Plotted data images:

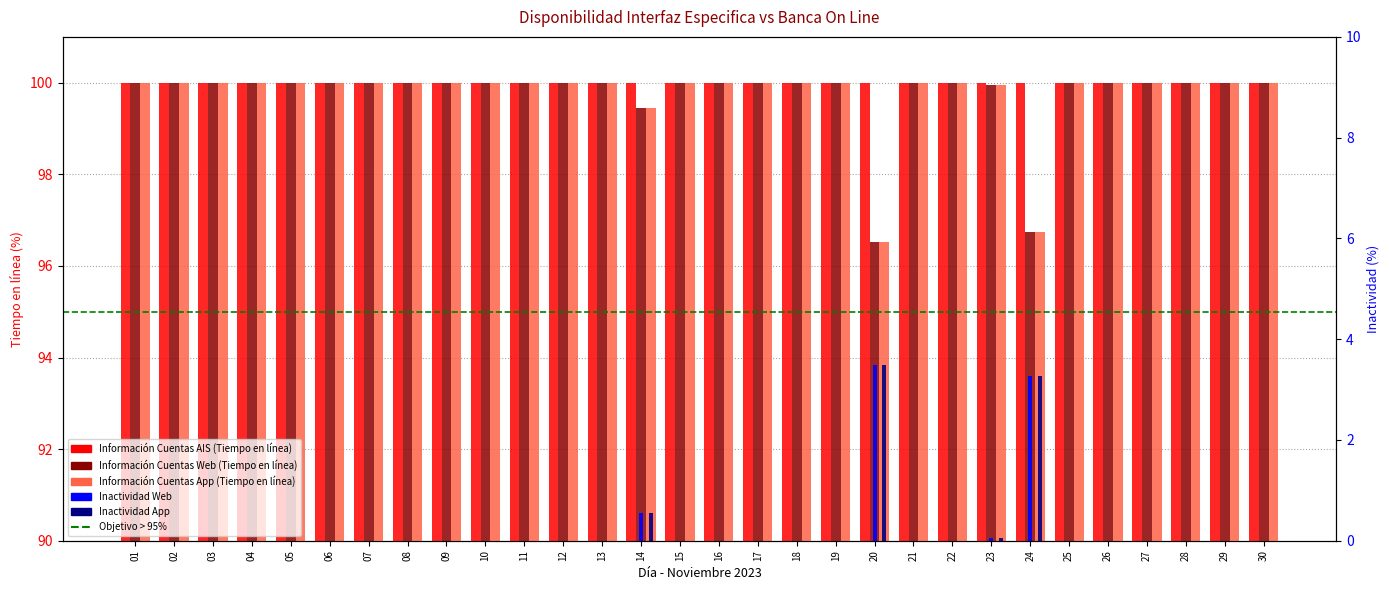

List the labels in order of Información Cuentas App (Inactividad) value, smallest first.

01, 02, 03, 04, 05, 06, 07, 08, 09, 10, 11, 12, 13, 15, 16, 17, 18, 19, 21, 22, 25, 26, 27, 28, 29, 30, 23, 14, 24, 20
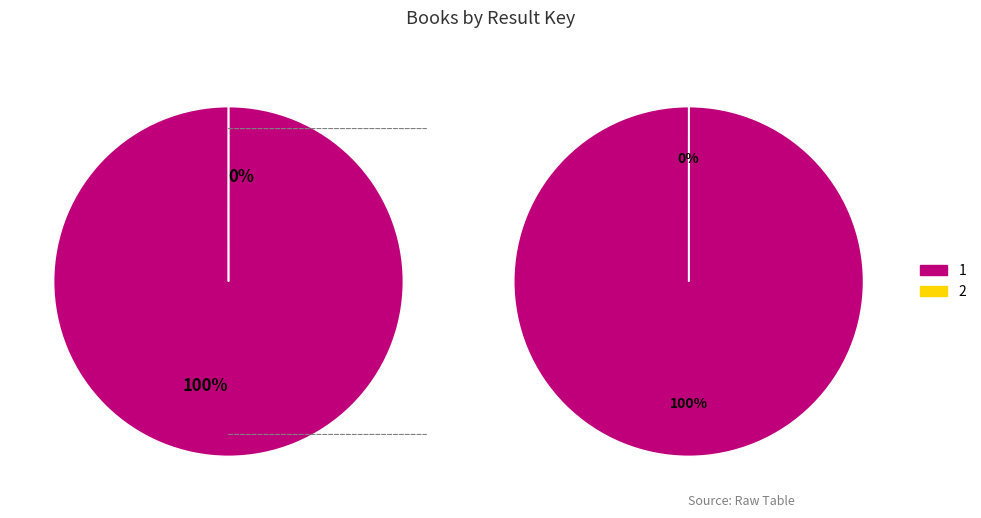

Does 1 account for over 50% of the chart?

Yes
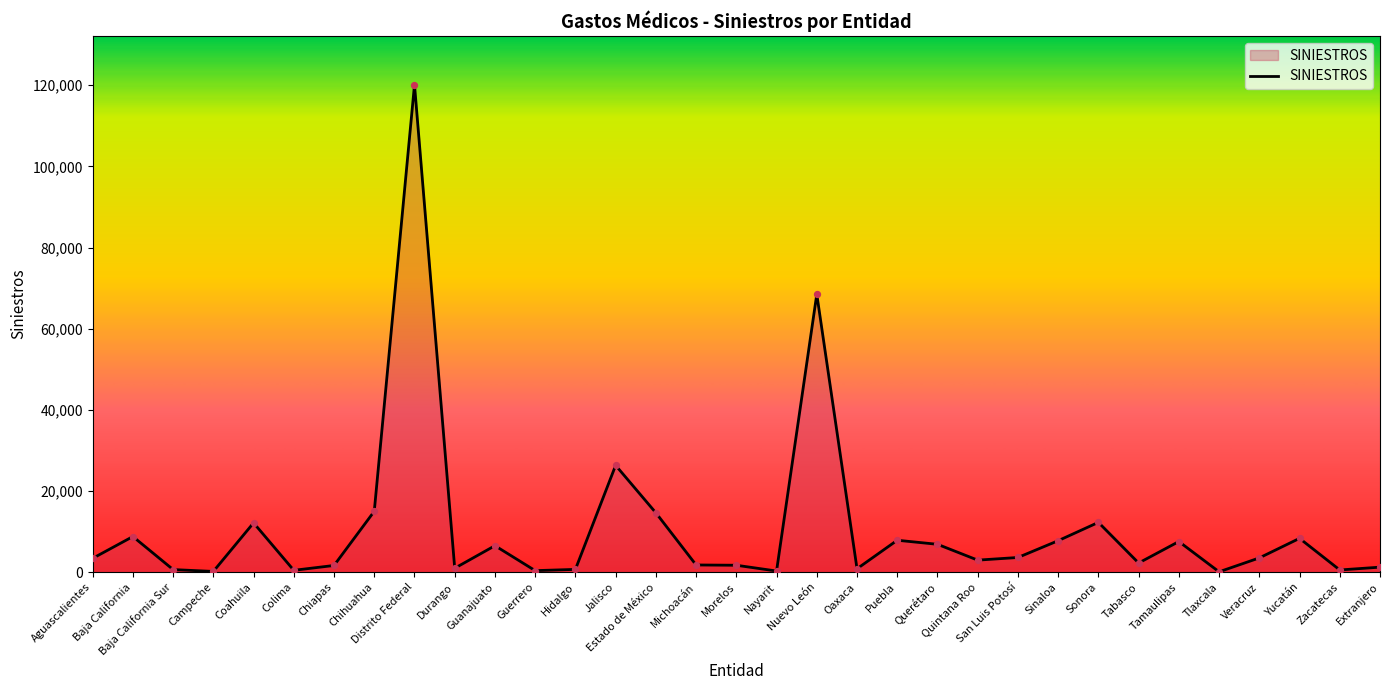

What is the change in value from Colima to Morelos?

+1247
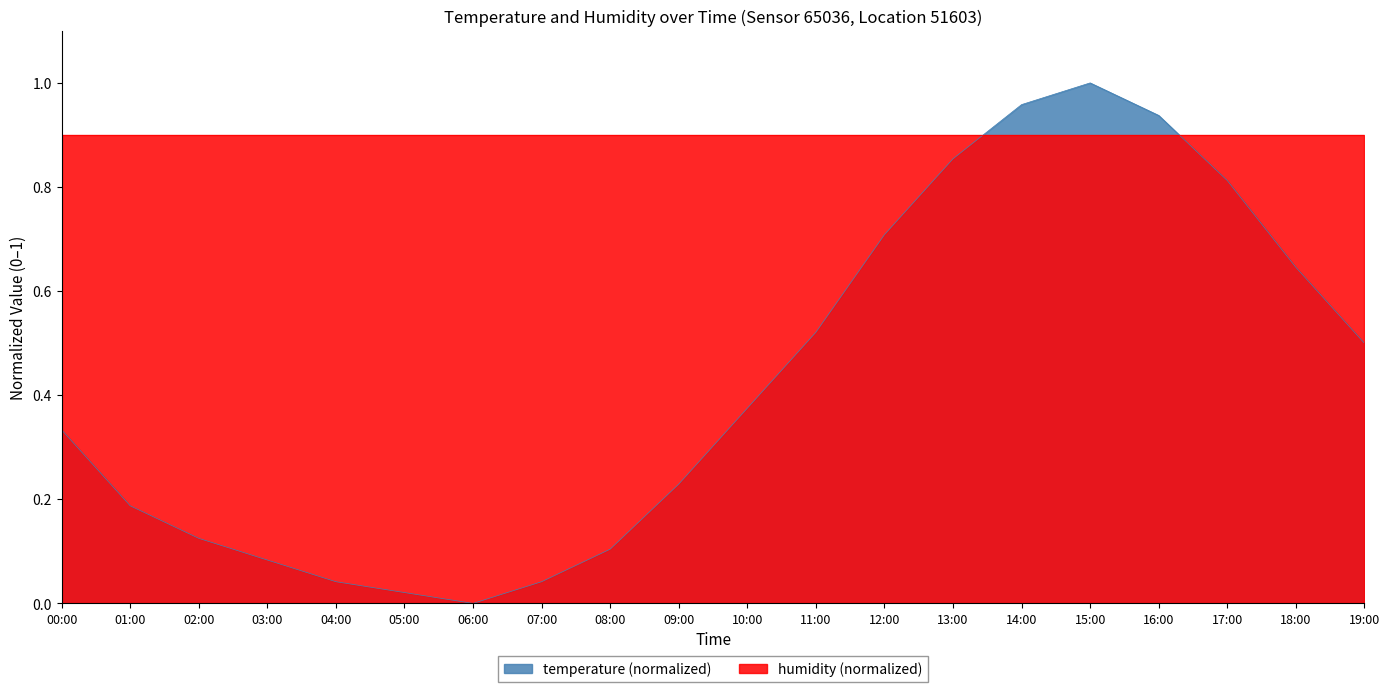

The chart shows a value of 0.1 at 02:00. True or false?

False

■ ABOUT THIS TASK
Reproduce every line of the data above word for word, leaving out the pictures.

■ FINAL ANSWER
List the labels in order of Información Cuentas App (Inactividad) value, smallest first.

01, 02, 03, 04, 05, 06, 07, 08, 09, 10, 11, 12, 13, 15, 16, 17, 18, 19, 21, 22, 25, 26, 27, 28, 29, 30, 23, 14, 24, 20

Does 1 account for over 50% of the chart?

Yes

What is the change in value from Colima to Morelos?

+1247

The chart shows a value of 0.1 at 02:00. True or false?

False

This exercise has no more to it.